Entering the fourth week of this quarter, I was changing my reading lists. Since I have several projects going on, the time of reading papers is unavoidable. I was also taking notes of my projects to keep everything in order. Hope that I can summarize some of my progress and make some other blog categories. Those would be a great memory.
After finishing the fourth chapter of the book Approximation Algorithm and Semidefinite Programming, I decided to move towards another book, Combinatorial Optimization by Bernhard Korte and Jens Vygen. Most of the reason is that I enrolled in the course MAT258B taught by professor De Loera, and this grad course needs a lot of hard work. The lectures just finished talking about some basics, the concepts of graph theory, spanning trees, and matroids, several algorithms, and some problems about network flow, min-cut, TSP, and etc.. This book talks these topics thoroughly and in a clean manner, and I love it a lot. As far as I know, there is another book called Combinatorial Optimization by Schrijver, Alexander which has three volumes of content. After comparing the prices and materials, I finally decided to learn from the former.
Back to Analysis:
It is the time back to mathematical analysis! Continued from the last quarter, I enrolled in the next course in the graduate analysis series, MAT201B. During the first two weeks of the quarter, I reviewed the knowledge in measure theory, and this time from the aspect of the abstract measure but not only focusing on the Lebesgue measure. The textbook we are using for measure theory is the first chapter of Analysis by Elliott H. Lieb and Michael Loss. It approaches measure theory from considering a measure in general and talks about several important theorems in measure theory. In my opinion, if one wants to learn measure theory in detail, the Real Analysis by Stein and Shakarchi is much better since it has more content. For this course, the goal of these two weeks of measure theory more is a recap of this significant branch of mathematical analysis, rather than know every little detail of this large field.

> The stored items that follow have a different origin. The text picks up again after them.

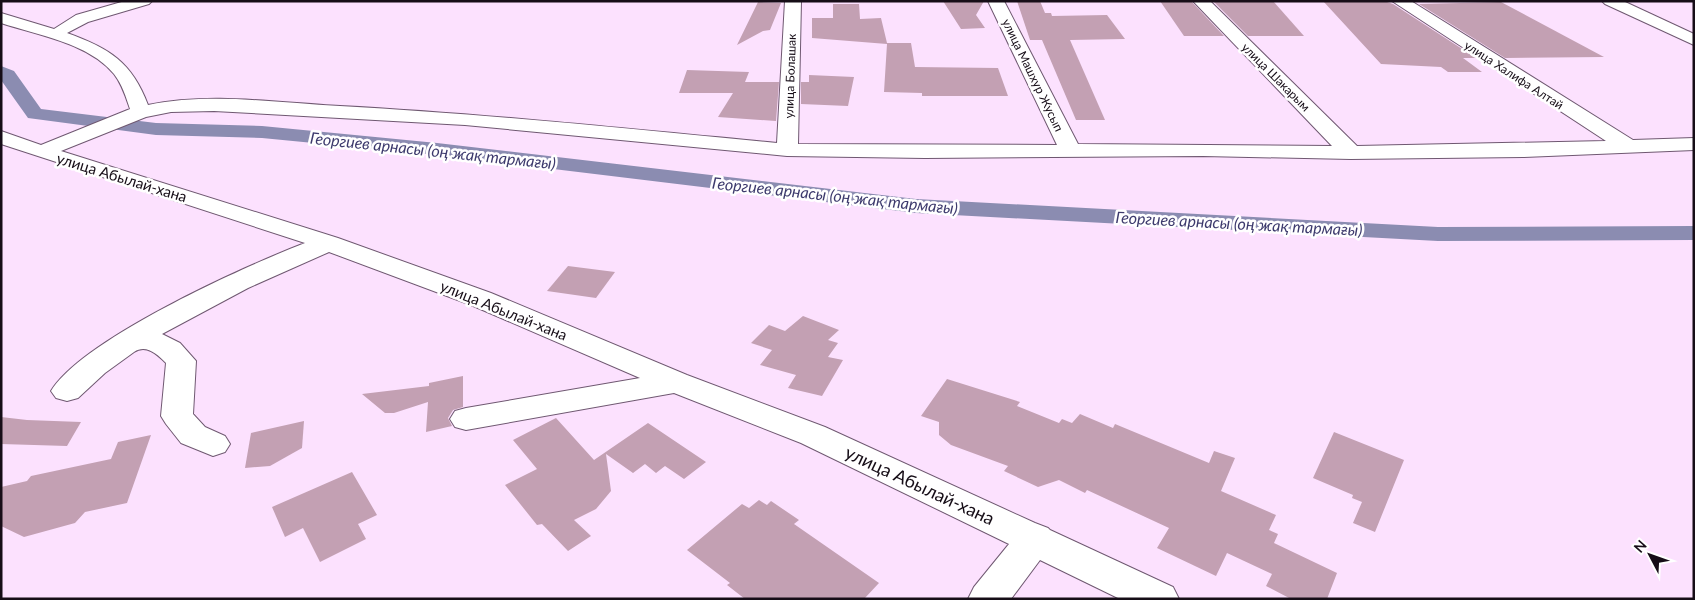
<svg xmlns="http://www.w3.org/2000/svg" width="1695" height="600" font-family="Lato,sans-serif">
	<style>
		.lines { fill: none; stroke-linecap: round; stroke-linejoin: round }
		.canal { fill: #8b8cb1; fill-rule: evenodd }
		.building { fill: #c3a0b3 }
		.minor-casing { stroke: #6f5871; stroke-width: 2 }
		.minor { fill: #fff; fill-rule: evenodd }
		.labels { text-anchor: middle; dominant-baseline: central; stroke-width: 5; stroke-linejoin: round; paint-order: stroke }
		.far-street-label { font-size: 12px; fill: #160d17; stroke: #fff }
		.street-label { font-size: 15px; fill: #160d17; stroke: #fff }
		.water-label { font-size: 16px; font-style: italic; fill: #3d3a6d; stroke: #fff }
		.near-street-label { font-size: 18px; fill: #160d17; stroke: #fff }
	</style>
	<rect width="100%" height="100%" fill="#fce1fe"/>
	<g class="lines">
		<path class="canal" d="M 1,66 L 14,71 L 41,109 L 156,123 L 262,126 L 437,143 L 916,199 L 1438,227 L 1694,226 L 1694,240 L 1438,241 L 916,213 L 437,155 L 262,138 L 156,135 L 28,118 L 1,80 Z"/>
	</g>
	<g class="building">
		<path d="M 943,1 L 984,1 L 976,15 L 985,28 L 961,29 Z"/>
		<path d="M 1017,1 L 1040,1 L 1045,13 L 1051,13 L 1052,16 L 1107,15 L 1125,39 L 1070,40 L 1105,120 L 1076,120 L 1042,40 L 1030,40 Z"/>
		<path d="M 1160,1 L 1191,1 L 1224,36 L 1184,36 Z"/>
		<path d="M 1213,1 L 1273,1 L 1304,36 L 1248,36 Z"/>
		<path d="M 1323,1 L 1384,1 L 1393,4 L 1476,58 L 1463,58 L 1482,72 L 1448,72 L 1441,67 L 1381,64 Z"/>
		<path d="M 758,2 L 781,3 L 770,30 L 763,31 L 737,45 Z"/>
		<path d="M 1501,2 L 1604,57 L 1505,58 L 1419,4 Z"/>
		<path d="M 833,4 L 859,4 L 860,19 L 881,18 L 887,43 L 911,43 L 915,67 L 998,68 L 1008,96 L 922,96 L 922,93 L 884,92 L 887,44 L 812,38 L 812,18 L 833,18 Z"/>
		<path d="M 687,70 L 749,72 L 745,82 L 779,82 L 776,121 L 718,117 L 733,93 L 679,93 Z"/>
		<path d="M 809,75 L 854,77 L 848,106 L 801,104 L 801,82 L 809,82 Z"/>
		<path d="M 568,266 L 615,272 L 596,298 L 547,291 Z"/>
		<path d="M 803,316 L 839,330 L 828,340 L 838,343 L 828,357 L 843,360 L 822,396 L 788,388 L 796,375 L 760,365 L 772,350 L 751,343 L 769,325 L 785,331 Z"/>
		<path d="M 463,376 L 463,407 L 453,410 L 448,418 L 452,426 L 426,432 L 428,402 L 394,413 L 385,413 L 362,394 L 429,386 L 429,383 Z"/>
		<path d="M 947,379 L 1020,402 L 1017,406 L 1059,423 L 1062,419 L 1072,423 L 1080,414 L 1113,428 L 1115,424 L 1209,463 L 1214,451 L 1235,458 L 1221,491 L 1276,515 L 1269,530 L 1278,534 L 1274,543 L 1337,573 L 1327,599 L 1291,599 L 1266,586 L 1272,574 L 1227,553 L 1216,576 L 1157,548 L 1169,528 L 1087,490 L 1085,493 L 1059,480 L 1038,487 L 1004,471 L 1008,466 L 951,445 L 939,435 L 939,422 L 921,416 Z"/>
		<path d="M 1,417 L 27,420 L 81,422 L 67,446 L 1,444 Z"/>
		<path d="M 556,418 L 594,460 L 648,423 L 706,462 L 684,479 L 665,466 L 656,473 L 645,464 L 633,473 L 606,454 L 611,491 L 596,509 L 574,520 L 591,536 L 568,551 L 542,524 L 537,525 L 505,485 L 537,469 L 513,440 Z"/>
		<path d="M 304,421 L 302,448 L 270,466 L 245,468 L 251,433 Z"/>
		<path d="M 1334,432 L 1404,460 L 1375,532 L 1353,523 L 1362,502 L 1352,498 L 1353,495 L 1313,478 Z"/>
		<path d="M 151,435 L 127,503 L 85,512 L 75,523 L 24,537 L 1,526 L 1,487 L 27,481 L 31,476 L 111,459 L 118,442 Z"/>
		<path d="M 352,472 L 377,515 L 358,524 L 366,539 L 320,562 L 303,528 L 285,537 L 272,507 Z"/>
		<path d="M 759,500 L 767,505 L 771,501 L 799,520 L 794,524 L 879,583 L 864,599 L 745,599 L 727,585 L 730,583 L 687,550 L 742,504 L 749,508 Z"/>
	</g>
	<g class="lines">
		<defs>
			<g id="minor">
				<path d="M 125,1 L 152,1 L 149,4 L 88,22 L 67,33 C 109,48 132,62 148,105 C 211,92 277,103 340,106 C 486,114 631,129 777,143 L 785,1 L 801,1 L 798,144 L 1057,145 L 988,1 L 1004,1 L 1078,144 L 1332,146 L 1193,1 L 1210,1 L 1357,146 L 1606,141 L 1392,1 L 1411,1 L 1633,140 L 1694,138 L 1694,150 L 1523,157 L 1351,159 L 1203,156 L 925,158 L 787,156 L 465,125 L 214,111 L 171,112 L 146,117 L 61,151 L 338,238 L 491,293 L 687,375 L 825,427 L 1035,523 L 1048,528 L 1050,530 L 1173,587 L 1179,599 L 1120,599 L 1040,560 L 1011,599 L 968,599 L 974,587 L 1009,544 L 801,443 L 674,393 L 466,430 L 455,427 L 450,419 L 455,411 L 466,408 L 640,378 L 471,305 L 329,252 L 248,288 L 162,334 L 180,343 L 196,361 L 193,414 L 205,427 L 225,436 L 230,444 L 225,452 L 213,456 L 181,443 L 166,424 L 161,416 L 166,363 C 157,354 146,344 134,352 L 105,373 L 78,398 L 67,401 L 56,398 L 51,391 C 83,339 245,266 305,243 L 1,144 L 1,131 L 41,145 L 130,109 C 126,97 122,84 114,74 C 89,43 37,35 1,23 L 1,13 L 54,29 L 76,15 Z"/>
				<path d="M 1602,1 L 1623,1 L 1694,34 L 1694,45 L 1605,4 Z"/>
			</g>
		</defs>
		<use href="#minor" class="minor-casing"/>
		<use href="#minor" class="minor"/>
	</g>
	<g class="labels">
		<g class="far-street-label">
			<text transform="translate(1033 75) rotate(64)">улица Машхур Жусып</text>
			<text transform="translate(1514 75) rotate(33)">улица Халифа Алтай</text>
			<text transform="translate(790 76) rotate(-88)">улица Болашак</text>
			<text transform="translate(1276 77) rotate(45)">улица Шакарым</text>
		</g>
		<g class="street-label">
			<text transform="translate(122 177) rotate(17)">улица Абылай-хана</text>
			<text transform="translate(504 310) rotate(22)">улица Абылай-хана</text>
		</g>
		<g class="water-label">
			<text transform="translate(433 150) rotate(6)">Георгиев арнасы (оң жақ тармағы)</text>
			<text transform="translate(835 195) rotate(6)">Георгиев арнасы (оң жақ тармағы)</text>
			<text transform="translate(1239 223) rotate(3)">Георгиев арнасы (оң жақ тармағы)</text>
		</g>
		<g class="near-street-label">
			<text transform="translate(920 485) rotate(25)">улица Абылай-хана</text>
		</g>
	</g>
	<rect width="1695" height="600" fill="none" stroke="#160d17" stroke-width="5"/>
	<g transform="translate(1650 555) rotate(311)" stroke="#ffffff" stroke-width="4" paint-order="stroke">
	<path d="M0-4L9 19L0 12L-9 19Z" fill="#160d17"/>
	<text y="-8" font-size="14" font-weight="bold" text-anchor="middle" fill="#160d17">N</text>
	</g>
</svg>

Fourier Analysis Again and Again:
During the winter break, I studied the basics of Fourier analysis on my own. One reason is to prepare for the graduate analysis this quarter, and another reason is to learn more about the generalized functions. Although I bought the Fourier Analysis by T. W. Kòrner, I am still reading the Fourier Analysis and its applications by Gerald B. Folland. It is such a well-written book, and I am now moving to the end of the chapters.
Since I also have two research projects going on, there are lots of things to do. 2020 seems to be a hard year for everyone in the beginning, but what I can do is keep grinding. I hope that everything I did, or everyone did would pay off in the future.